BEGIN Raw data
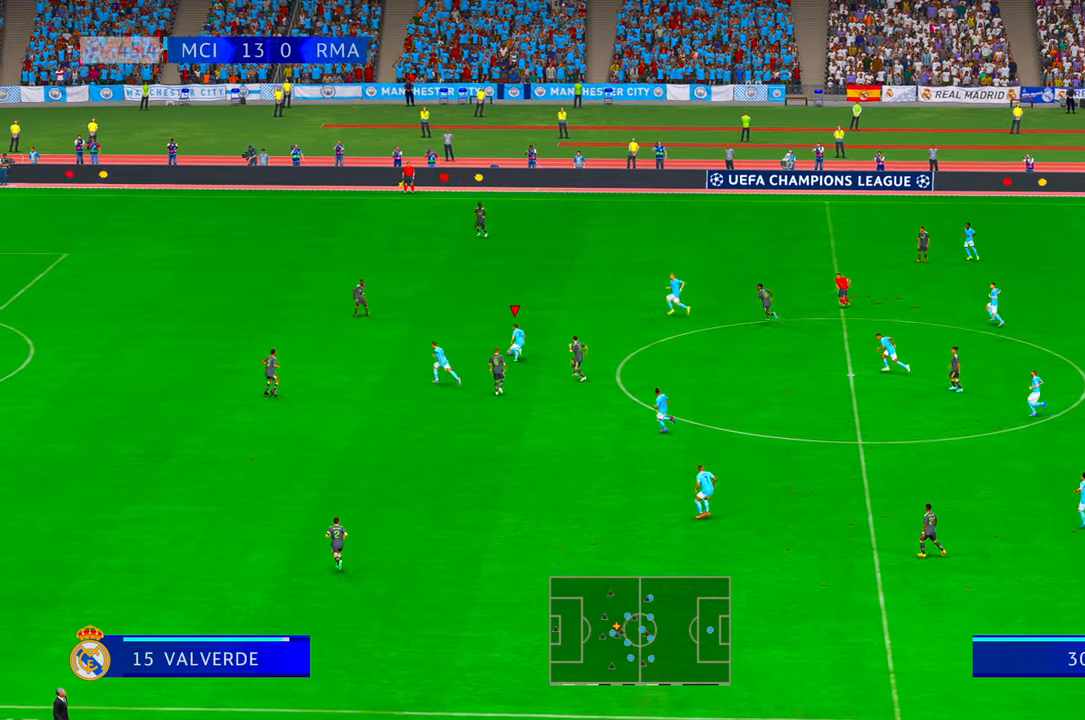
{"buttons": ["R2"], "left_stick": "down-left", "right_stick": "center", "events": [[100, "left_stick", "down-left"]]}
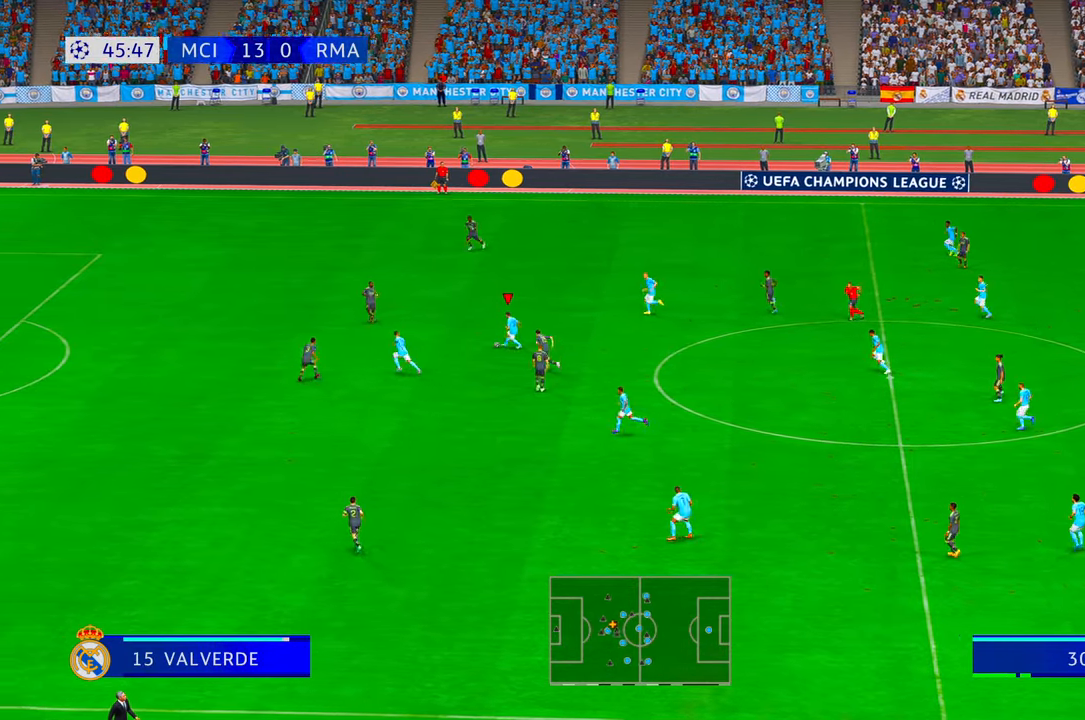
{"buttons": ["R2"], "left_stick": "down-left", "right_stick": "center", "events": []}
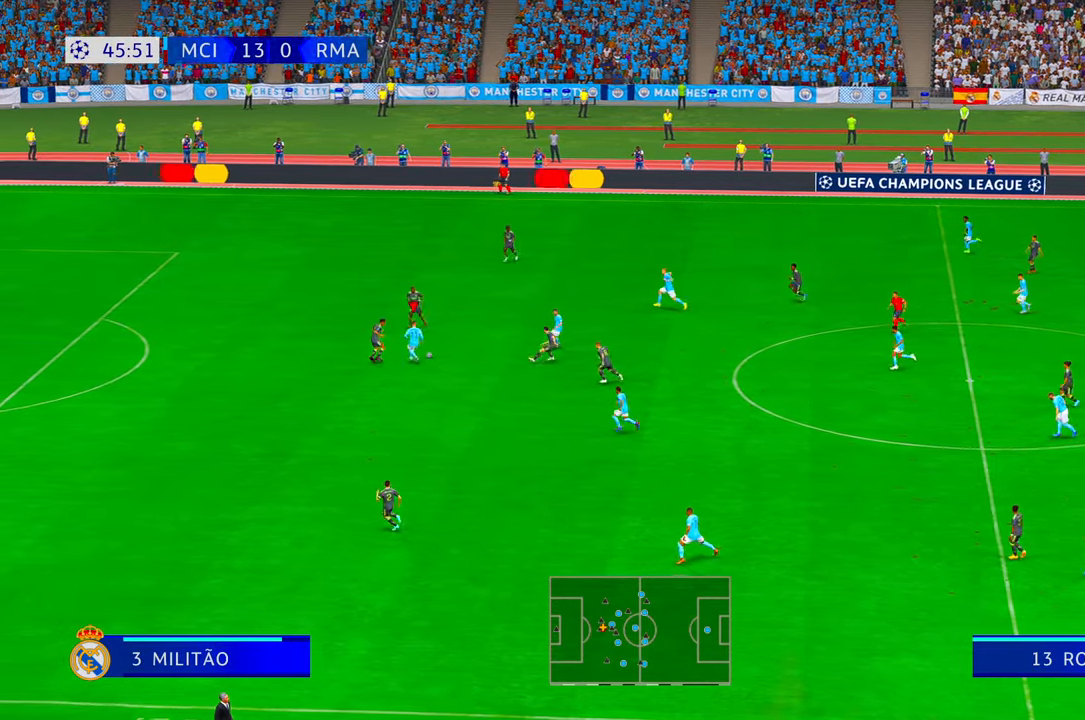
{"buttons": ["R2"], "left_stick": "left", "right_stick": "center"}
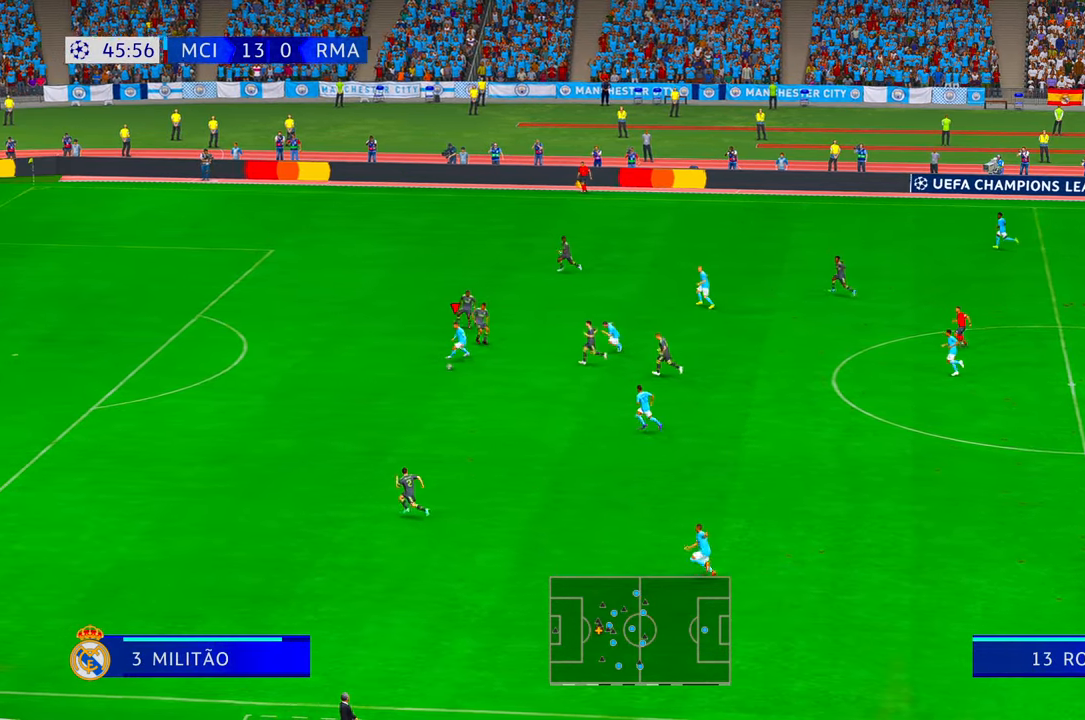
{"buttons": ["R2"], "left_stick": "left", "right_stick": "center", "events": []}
END Raw data
■ What you have to do
Each line above that includes "down" should be shown.

■ Answer box
{"buttons": ["R2"], "left_stick": "down-left", "right_stick": "center", "events": [[100, "left_stick", "down-left"]]}
{"buttons": ["R2"], "left_stick": "down-left", "right_stick": "center", "events": []}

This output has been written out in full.